Your task: Exactly as written, output each of the lines below, with no images.

Information supplied:
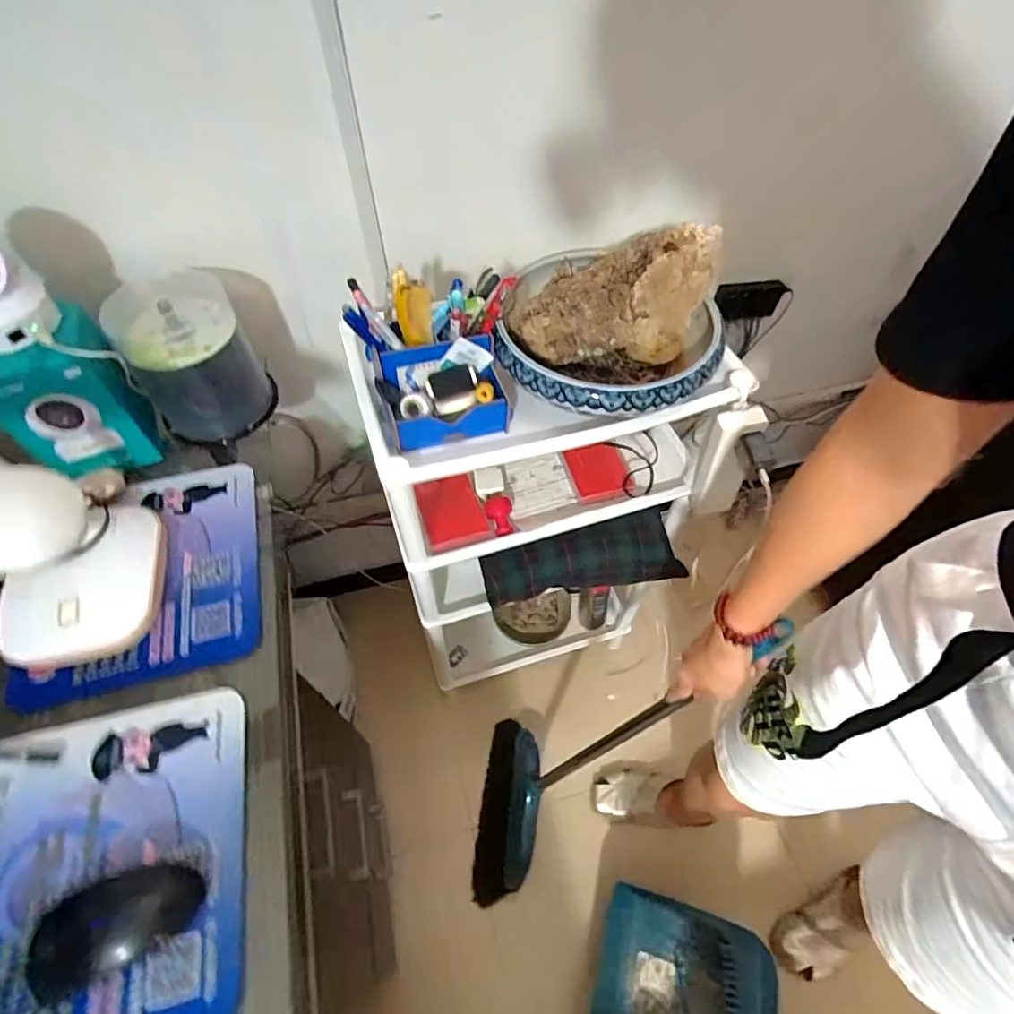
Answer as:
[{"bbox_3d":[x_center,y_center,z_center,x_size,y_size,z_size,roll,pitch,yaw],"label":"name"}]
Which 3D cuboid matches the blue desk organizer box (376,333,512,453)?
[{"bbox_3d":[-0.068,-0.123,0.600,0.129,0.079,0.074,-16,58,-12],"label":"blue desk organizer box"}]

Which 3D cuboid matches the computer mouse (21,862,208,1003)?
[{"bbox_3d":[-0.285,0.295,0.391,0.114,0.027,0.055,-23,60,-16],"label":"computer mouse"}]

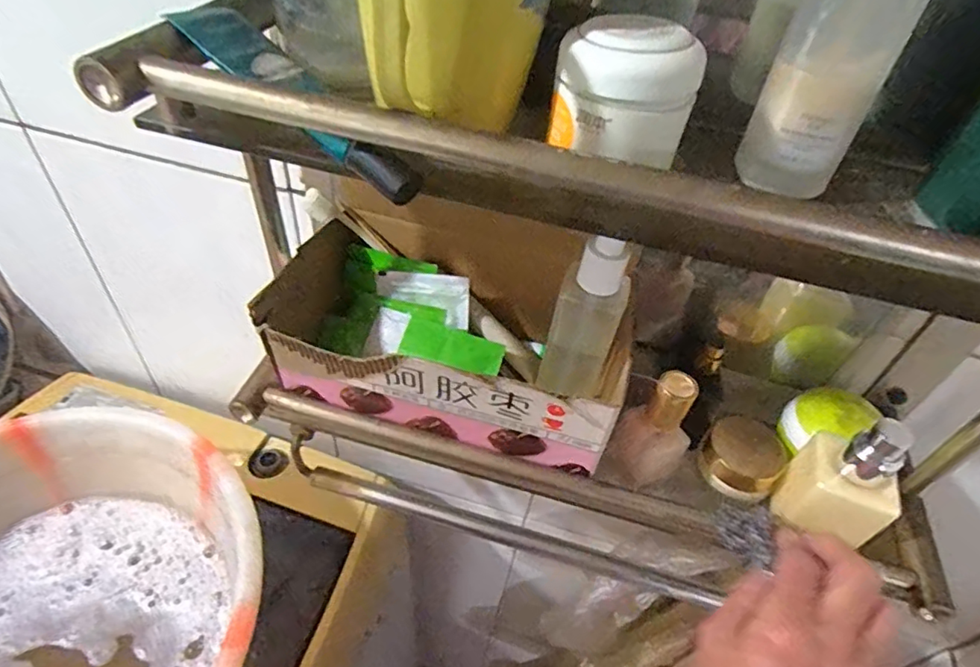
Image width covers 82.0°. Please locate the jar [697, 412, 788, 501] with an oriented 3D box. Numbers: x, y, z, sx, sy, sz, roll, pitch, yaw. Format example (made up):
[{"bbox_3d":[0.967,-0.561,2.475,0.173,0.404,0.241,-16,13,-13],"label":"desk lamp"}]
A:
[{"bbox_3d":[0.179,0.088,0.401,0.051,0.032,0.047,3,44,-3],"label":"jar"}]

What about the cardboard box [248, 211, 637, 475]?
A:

Expected output:
Answer as:
[{"bbox_3d":[x_center,y_center,z_center,x_size,y_size,z_size,roll,pitch,yaw],"label":"name"}]
Which 3D cuboid matches the blue desk organizer box (376,333,512,453)?
[{"bbox_3d":[-0.068,-0.123,0.600,0.129,0.079,0.074,-16,58,-12],"label":"blue desk organizer box"}]

Which 3D cuboid matches the computer mouse (21,862,208,1003)?
[{"bbox_3d":[-0.285,0.295,0.391,0.114,0.027,0.055,-23,60,-16],"label":"computer mouse"}]

Image width covers 82.0°. Please locate the jar [697, 412, 788, 501] with an oriented 3D box. Numbers: x, y, z, sx, sy, sz, roll, pitch, yaw. Format example (made up):
[{"bbox_3d":[0.967,-0.561,2.475,0.173,0.404,0.241,-16,13,-13],"label":"desk lamp"}]
A:
[{"bbox_3d":[0.179,0.088,0.401,0.051,0.032,0.047,3,44,-3],"label":"jar"}]

What about the cardboard box [248, 211, 637, 475]?
A:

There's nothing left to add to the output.